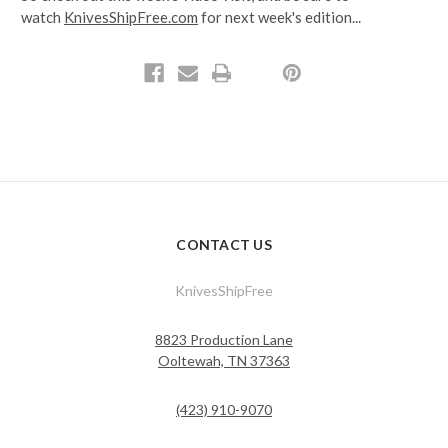
watch
KnivesShipFree.com
for next week's edition...
CONTACT US
KnivesShipFree
8823 Production Lane
Ooltewah, TN 37363
(423) 910-9070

********

**Problem description**: Take the entries above and copy out all lines with the string "KnivesShipFree".

**Written answer**:
KnivesShipFree.com
KnivesShipFree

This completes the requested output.